Affaires à suivre

De beaucoup prennent le prétexte de la corruption pour refuser à un Etat son intégration dans l’Union européenne. La corruption fait partie de l’ADN du communisme. Il serait utopique de demander à un pays de l’ancien bloc soviétique de s’en débarrasser complètement afin de faire partie du club européen… et fort hypocrite par ailleurs, car les États membres, anciens et nouveaux, sont loin d’être blancs comme neige. Sans compter les bénéfices économiques que cette intégration peut générer dans un contexte de crise.

Dans les pays de l’ex empire soviétique, la corruption est culturelle, institutionnalisée. Elle a précédé l’éclatement du bloc de l’Est mais n’est pas morte en même temps que lui. Son héritage est lourd au sein des gouvernements et se décline à toutes les échelles politique et économique sous la forme de financements illicites, de l’élimination de l’opposition ou de groupes de pression influents.

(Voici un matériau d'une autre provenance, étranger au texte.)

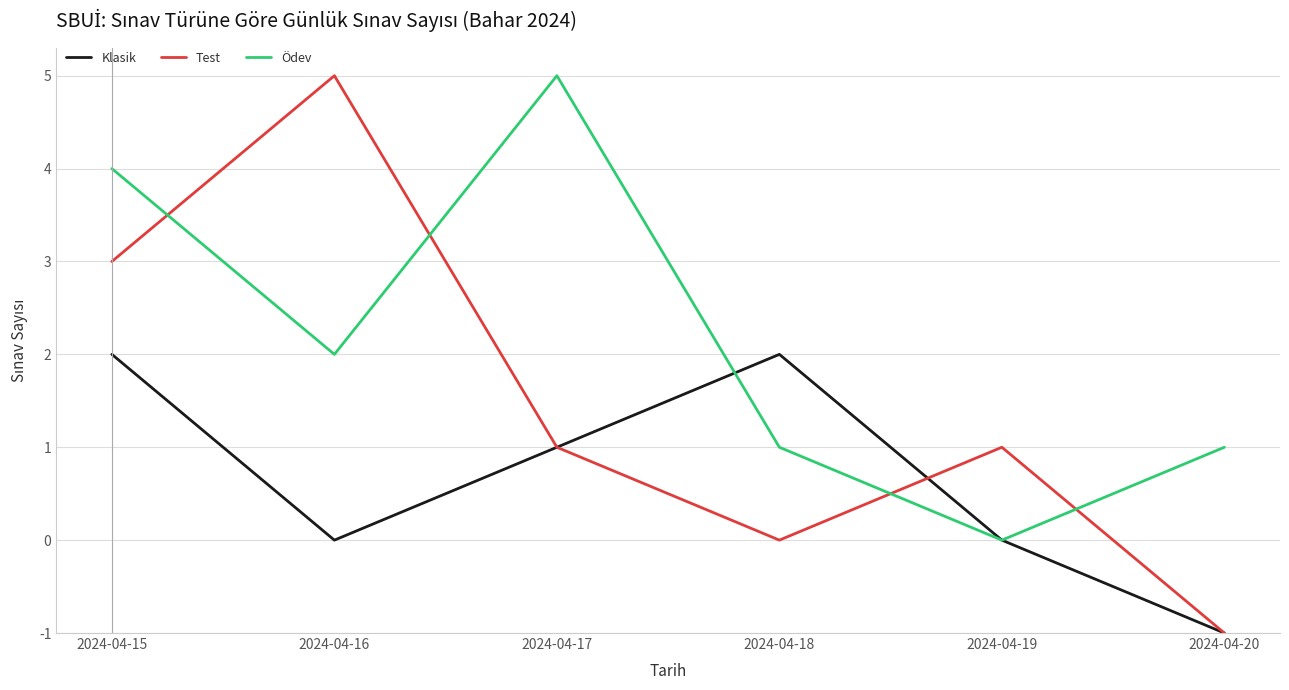

Reading right to left, transcribe all the data shown in this chart.

Klasik: 2024-04-20=0	2024-04-19=1	2024-04-18=3	2024-04-17=2	2024-04-16=1	2024-04-15=3
Test: 2024-04-20=0	2024-04-19=2	2024-04-18=1	2024-04-17=2	2024-04-16=6	2024-04-15=4
Ödev: 2024-04-20=2	2024-04-19=1	2024-04-18=2	2024-04-17=6	2024-04-16=3	2024-04-15=5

C’est une réalité durable qui mettra du temps à disparaître, ou du moins à s’atténuer.

Les scandales continuent de salir certains gouvernements des États orientaux. Le Premier ministre tchèque et le Premier ministre slovène ne peuvent pas le démentir. Idem pour la Croatie, qui va entrer dans l’Union européenne le 1er juillet 2013, mais dont l’ancien Premier ministre risque dix ans de prison, ou encore pour la Roumanie et la Bulgarie, déjà intégrées, qui sont toujours touchées par une corruption généralisée. Mais depuis leur intégration, il est indéniable que ces pays ont pris des mesures qui n’auraient pas été envisageables quelque temps auparavant.

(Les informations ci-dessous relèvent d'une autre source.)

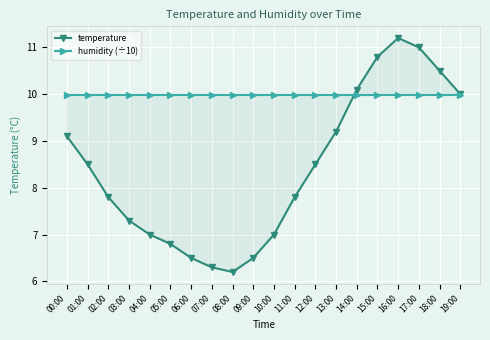

What value does the humidity (÷10) series have at 02:00?

10.0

Il n’y a même pas besoin d’aller aussi loin à l’Est ni aussi haut dans la fonction publique, pour tomber sur un os. Balayons à notre porte et nous verrons que l’ancienneté n’est pas gage de vertu. La France est le pays des droits de l’Homme dit-on. Cette périphrase pompeuse ne l’empêche pas de connaître son lot d’affaires troubles, de Jérôme Cahuzac à l’affaire Tapie. Transparency International lui associe d’ailleurs un gradient de corruption améliorable, comme l’Italie et le Royaume-Uni.

Prendre le prétexte de la corruption pour refuser à un Etat son droit d’entrée n’est pas sérieux. D’autant que beaucoup parmi les candidats, certains ont déjà engagé des efforts pour réformer leur système de justice et coller davantage aux exigences européennes. A ce titre, ils devraient bénéficier d’un soutien plus appuyé de la part de la vieille Europe.

C’est le cas de l’Ukraine qui ne cachent pas son désir d’entrer dans le club européen. Le pays abrite il est vrai des fonctionnaires corrompus et une justice partiale, mais a déjà commencé à appliquer sa réforme judiciaire, particulièrement motivée par la perspective de la conclusion de l’Accord de l’Association cet automne. Cet accord appelle à une harmonisation de certaines normes juridiques sur le modèle de la législation européenne.

Par ailleurs, le pays se distingue nettement de son voisin russe en respectant la liberté d’expression. L’opposition, loin d’être bâillonnée, continue d’investir plusieurs chaînes de télévision ainsi qu’Internet. L’Etat ukrainien, par la voix volontaire de son président Viktor Ianoukovitch, a également lancé des signaux diplomatiques forts en refusant de signer l’Union douanière avec la Russie. Cet engagement l’aurait condamné à là dépendance économique et lui aurait définitivement fermé les portes de l’Union européenne.

Les Occidentaux ne devraient pas faire la fine bouche devant de telles manifestations d’intérêts pour une intégration dans l’Union européenne. Cela permettrait d’abord d’accélérer le mouvement de démocratisation de pays qui ont besoin d’un coup de pouce pour se débarrasser des oripeaux du totalitarisme. Mais il y aussi de sérieux enjeux économiques à la clé. Dans un contexte de crise, le potentiel industriel de l’Ukraine et ses ressources agricoles ne manquent pas d’éveiller l’intérêt.